Le seuil de 500 loups en France est en passe d'être atteint

Ce seuil de 500 individus était l'objectif fixé pour 2023 dans le "plan loup" du gouvernement.

Un loup dans la vallée de la Doller, dans le Haut-Rhin, le 28 mars 2018.
Un loup dans la vallée de la Doller, dans le Haut-Rhin, le 28 mars 2018. (BRUNO MATHIEU / BIOSPHOTO / AFP)

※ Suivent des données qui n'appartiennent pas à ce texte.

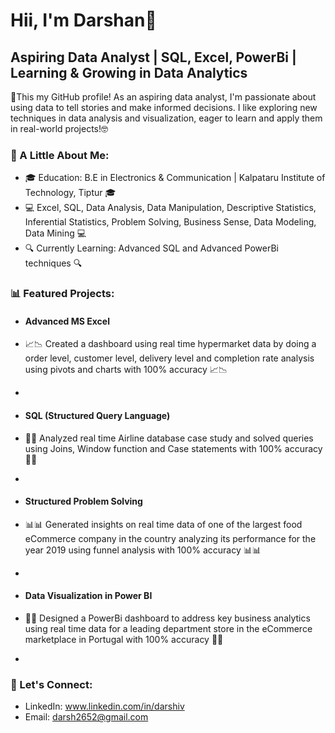  # Hii, I'm Darshan👋
 ## Aspiring Data Analyst | SQL, Excel, PowerBi | Learning & Growing in Data Analytics
 👀This my GitHub profile! As an aspiring data analyst, I'm passionate about using data to tell stories and make informed decisions. I like exploring new techniques in data analysis and visualization, eager to learn and apply them in real-world projects!🤓


 ### 🌱 A Little About Me:
- 🎓 Education: B.E in Electronics & Communication | Kalpataru Institute of Technology, Tiptur 🎓
- 💻 Excel, SQL, Data Analysis, Data Manipulation, Descriptive Statistics, Inferential Statistics, Problem Solving, Business Sense, Data Modeling, Data Mining 💻
- 🔍 Currently Learning: Advanced SQL and Advanced PowerBi techniques 🔍


 ### 📊 Featured Projects:
- #### 	Advanced MS Excel
- 📈📉 Created a dashboard using real time hypermarket data by doing a order level, customer level, delivery level and completion rate analysis using pivots and charts with 100% accuracy 📈📉
-


- ####  SQL (Structured Query Language)
- 🔢🔡 Analyzed real time Airline database case study and solved queries using Joins, Window function and Case statements with 100% accuracy 🔢🔡
- 


- ####  Structured Problem Solving
- 📊📊 Generated insights on real time data of one of the largest food eCommerce company in the country analyzing its performance for the year 2019 using funnel analysis with 100% accuracy 📊📊
- 


- ####  Data Visualization in Power BI
- 🧮🌆 Designed a PowerBi dashboard to address key business analytics using real time data for a leading department store in the eCommerce marketplace in Portugal with 100% accuracy 🧮🌆
- 


### 🤝 Let's Connect:
- LinkedIn: www.linkedin.com/in/darshiv
- Email: darsh2652@gmail.com

<!---
darshiv/darshiv is a ✨ special ✨ repository because its `README.md` (this file) appears on your GitHub profile.
You can click the Preview link to take a look at your changes.
--->
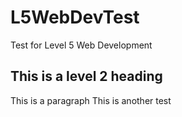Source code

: # L5WebDevTest
Test for Level 5 Web Development
## This is a level 2 heading
This is a paragraph
This is another test
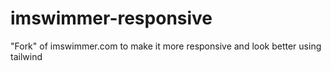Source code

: # imswimmer-responsive
"Fork" of imswimmer.com to make it more responsive and look better using tailwind
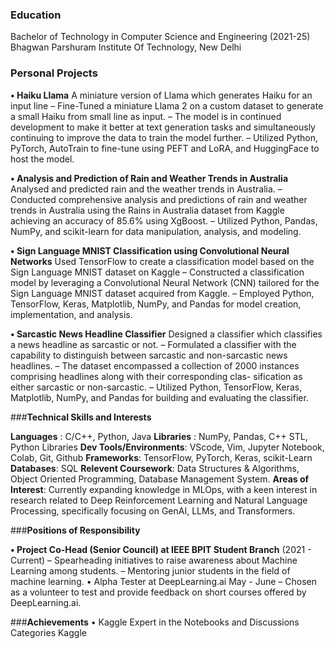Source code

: ### Education

Bachelor of Technology in Computer Science and Engineering (2021-25)
Bhagwan Parshuram Institute Of Technology, New Delhi

### **Personal Projects**

**• Haiku Llama**
A miniature version of Llama which generates Haiku for an input line
– Fine-Tuned a miniature Llama 2 on a custom dataset to generate a small Haiku from small line as input.
– The model is in continued development to make it better at text generation tasks and simultaneously continuing
  to improve the data to train the model further.
– Utilized Python, PyTorch, AutoTrain to fine-tune using PEFT and LoRA, and HuggingFace to host the model.

**• Analysis and Prediction of Rain and Weather Trends in Australia**
Analysed and predicted rain and the weather trends in Australia.
– Conducted comprehensive analysis and predictions of rain and weather trends in Australia using the Rains in
Australia dataset from Kaggle achieving an accuracy of 85.6% using XgBoost.
– Utilized Python, Pandas, NumPy, and scikit-learn for data manipulation, analysis, and modeling.

**• Sign Language MNIST Classification using Convolutional Neural Networks**
Used TensorFlow to create a classification model based on the Sign Language MNIST dataset on Kaggle
– Constructed a classification model by leveraging a Convolutional Neural Network (CNN) tailored for the Sign
Language MNIST dataset acquired from Kaggle.
– Employed Python, TensorFlow, Keras, Matplotlib, NumPy, and Pandas for model creation, implementation, and
analysis.

**• Sarcastic News Headline Classifier**
Designed a classifier which classifies a news headline as sarcastic or not.
– Formulated a classifier with the capability to distinguish between sarcastic and non-sarcastic news headlines.
– The dataset encompassed a collection of 2000 instances comprising headlines along with their corresponding clas-
sification as either sarcastic or non-sarcastic.
– Utilized Python, TensorFlow, Keras, Matplotlib, NumPy, and Pandas for building and evaluating the classifier.


###**Technical Skills and Interests**

**Languages** : C/C++, Python, Java
**Libraries** : NumPy, Pandas, C++ STL, Python Libraries
**Dev Tools/Environments**: VScode, Vim, Jupyter Notebook, Colab, Git, Github
**Frameworks**: TensorFlow, PyTorch, Keras, scikit-Learn
**Databases**: SQL
**Relevent Coursework**: Data Structures & Algorithms, Object Oriented Programming, Database Management System.
**Areas of Interest**: Currently expanding knowledge in MLOps, with a keen interest in research related to Deep
Reinforcement Learning and Natural Language Processing, specifically focusing on GenAI, LLMs, and Transformers.

###**Positions of Responsibility**

**• Project Co-Head (Senior Council) at IEEE BPIT Student Branch**  (2021 - Current)
– Spearheading initiatives to raise awareness about Machine Learning among students.
– Mentoring junior students in the field of machine learning.
• Alpha Tester at DeepLearning.ai May - June
– Chosen as a volunteer to test and provide feedback on short courses offered by DeepLearning.ai.

###**Achievements**
• Kaggle Expert in the Notebooks and Discussions Categories Kaggle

Réapparu il y a moins de 30 ans en France, le loup continue à étendre son territoire et devrait dépasser cet hiver un seuil pour la viabilité de cette espèce protégée. En six mois, la population est passée de 74 à 85 zones de présence permanente, dont 72 meutes (au moins trois individus ou avec une reproduction avérée), selon le bilan estival publié jeudi 6 décembre par l'Office national de la chasse et de la faune sauvage (ONCFS). Au vu de l'évolution des données, "il est probable que l'effectif en sortie d'hiver 2018/2019 dépasse les 500 loups", contre environ 430 à la fin de l'hiver précédent, estime l'ONCFS.

Ce chiffre de 500 "correspond à un premier seuil de viabilité démographique", souligne l'ONCFS. La "viabilité démographique" est l'aptitude de la population, à moyen terme (100 ans), à résister au risque d'extinction, face à des aléas de survie et de fécondité d'autant plus forts que les effectifs sont restreints. Il s'agit en outre de l'objectif fixé pour 2023 dans le "plan loup" du gouvernement. Ce plan, présenté début 2018 par Nicolas Hulot et très critiqué des éleveurs d'ovins, prévoyait un réexamen du dispositif de "gestion" de la population une fois ce seuil atteint.

Jadis présent partout en France avant d'être éradiqué, le loup est revenu naturellement au début des années 1990, par l'Italie. Selon ce dernier bilan, sa présence continue de se densifier dans les régions alpines et provençales. Il explore aussi des territoires moins familiers, avec une "augmentation perceptible" en Occitanie (Aude, Aveyron, Gard, Lozère). Davantage de communes constatent une présence régulière dans une zone entre Vosges et Meurthe-et-Moselle, et dans la Nièvre. Des informations ponctuelles sont recueillies dans le Cantal, en Corrèze, en Côte-d'Or, dans la Creuse, le Jura, la Somme et le Tarn, qui doivent cependant être confirmées sur la durée.